Con Otello, Shakespeare ci grida il potere dello stereotipo razzista. La forza distruttiva della parola. Per farlo, come sempre, sacrifica l’umanità della donna. Per questo, con i mezzi che abbiamo oggi, insieme all’essere un prezioso trattato sul razzismo, sulle sue dinamiche subdole, e sulle sue derive violente come una specie di American History X elisabettiano, questa storia potrebbe esserci spunto di comprensione della storia della donna, delle origini della disparità di genere, del discorso d’odio, della misoginia, delle discriminazioni.
Per Shakespeare il femminicidio è un espediente narrativo plausibile, giustificabile, è un delitto d’onore.
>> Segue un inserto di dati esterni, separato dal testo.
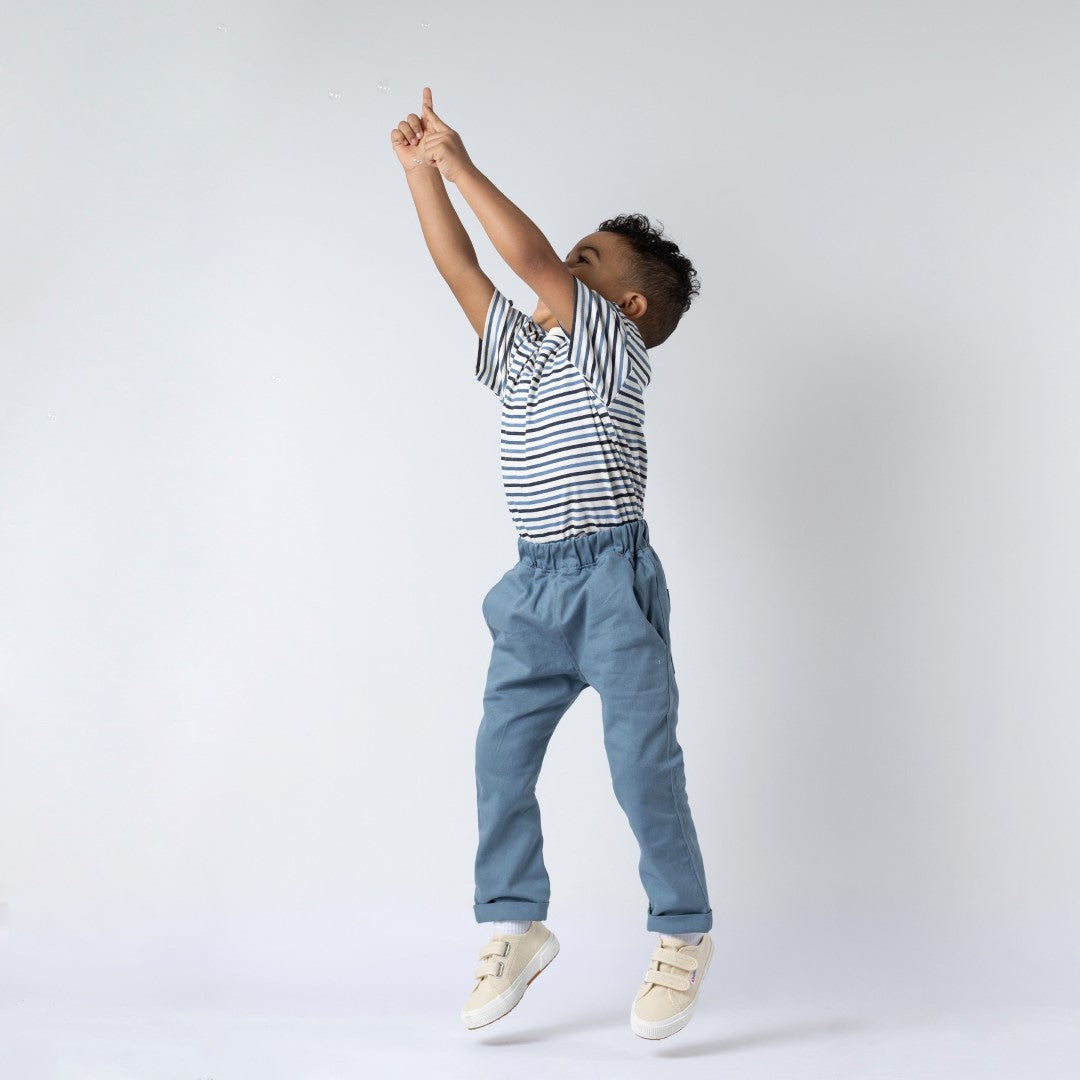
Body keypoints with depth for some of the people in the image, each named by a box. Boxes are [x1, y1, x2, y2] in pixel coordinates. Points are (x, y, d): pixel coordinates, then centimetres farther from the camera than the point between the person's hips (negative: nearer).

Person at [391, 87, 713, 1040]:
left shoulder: (615, 349, -4)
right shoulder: (521, 352, 16)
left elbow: (529, 256, -13)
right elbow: (460, 265, 13)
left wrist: (461, 165, -7)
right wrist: (420, 167, 10)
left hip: (613, 580, -7)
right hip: (534, 586, 7)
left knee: (643, 764, -6)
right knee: (502, 759, 3)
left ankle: (685, 935, 7)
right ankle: (516, 926, 16)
Nell’ottica cinquecentesca del suo racconto, lo spettatore incline al razzismo, si sente in colpa per il dolore di Otello e ne vede così l’umanità.
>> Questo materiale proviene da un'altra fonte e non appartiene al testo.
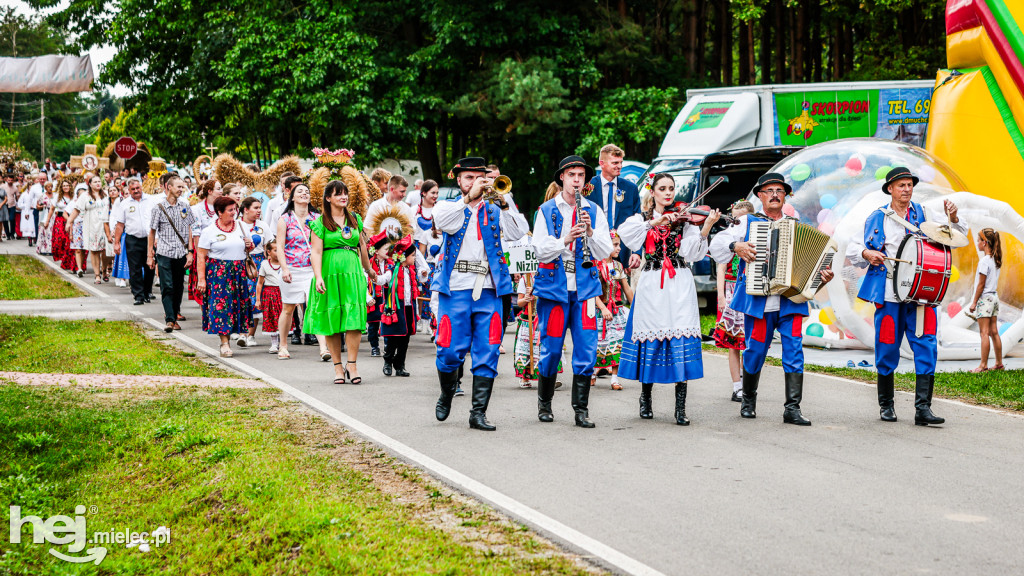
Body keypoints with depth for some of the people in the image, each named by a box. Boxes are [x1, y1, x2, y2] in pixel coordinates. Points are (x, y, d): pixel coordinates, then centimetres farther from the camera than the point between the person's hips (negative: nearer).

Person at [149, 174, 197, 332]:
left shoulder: (185, 207, 8)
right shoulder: (158, 208, -1)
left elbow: (189, 230, 11)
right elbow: (152, 232, 5)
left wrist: (190, 251, 3)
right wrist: (149, 255, 3)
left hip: (181, 254, 3)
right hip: (164, 253, -3)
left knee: (179, 287, 8)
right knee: (167, 287, -9)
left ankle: (175, 315, 19)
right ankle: (169, 320, -13)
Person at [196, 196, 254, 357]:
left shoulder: (240, 227, 12)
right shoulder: (210, 232, -3)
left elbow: (245, 249, 26)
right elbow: (201, 256, -6)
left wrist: (249, 246, 2)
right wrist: (201, 279, -13)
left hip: (238, 273, 5)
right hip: (218, 274, -5)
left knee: (237, 304, 2)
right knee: (220, 305, -8)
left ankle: (227, 336, 16)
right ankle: (224, 343, -5)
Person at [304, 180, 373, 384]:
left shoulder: (355, 219, 12)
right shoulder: (320, 222, -1)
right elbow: (316, 252, -7)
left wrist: (368, 269, 29)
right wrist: (318, 277, -17)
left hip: (352, 272, 3)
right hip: (330, 273, -3)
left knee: (353, 318, -8)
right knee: (331, 320, 1)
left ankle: (352, 364, -7)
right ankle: (338, 366, 8)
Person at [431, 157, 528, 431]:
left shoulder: (493, 210, 15)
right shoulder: (448, 207, 11)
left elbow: (518, 232, -3)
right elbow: (444, 222, -14)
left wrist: (503, 202, -12)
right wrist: (469, 197, -17)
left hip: (488, 291, 2)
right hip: (455, 289, -2)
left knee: (487, 354, -3)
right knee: (451, 351, 0)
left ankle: (478, 413, 0)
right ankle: (446, 395, 27)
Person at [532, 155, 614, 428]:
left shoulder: (594, 211, 8)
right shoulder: (547, 210, 3)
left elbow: (605, 253, 3)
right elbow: (541, 251, -5)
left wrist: (590, 231, -13)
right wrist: (566, 239, -20)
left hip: (585, 286, 2)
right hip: (554, 286, -2)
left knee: (587, 349, -5)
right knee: (551, 347, 3)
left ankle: (581, 409, 2)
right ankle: (544, 403, 22)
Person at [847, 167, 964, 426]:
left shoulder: (924, 215, 10)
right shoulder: (876, 219, 10)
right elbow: (852, 249, 13)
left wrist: (953, 219, -14)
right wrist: (866, 253, -8)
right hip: (889, 293, 0)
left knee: (926, 348, -11)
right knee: (887, 350, 3)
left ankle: (923, 407, -12)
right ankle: (886, 405, 19)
Ovviamente oggi le dinamiche narrative sarebbero diverse…lo sarebbero, vero? A nessuno verrebbe più in mente di giustificare un femminicidio, col dolore di un marito, giusto?…
Insomma, Shakespeare lo salutiamo con Desdemona. Magari ci torneremo, magari no. Se avete domande o questioni di ogni tipo, c’è un Instagram che è sempre con me, e al quale mi potete scrivere. Vi leggo e vi rispondo più che felicemente.
Ora, come vi dicevo all’inizio, vado a chiudermi nella lettura dei pilastri della psicanalisi, o psicoanalisi, dipende a chi lo chiedi. Ci vediamo…tra un po’.
State felici, e fatevi trattare bene.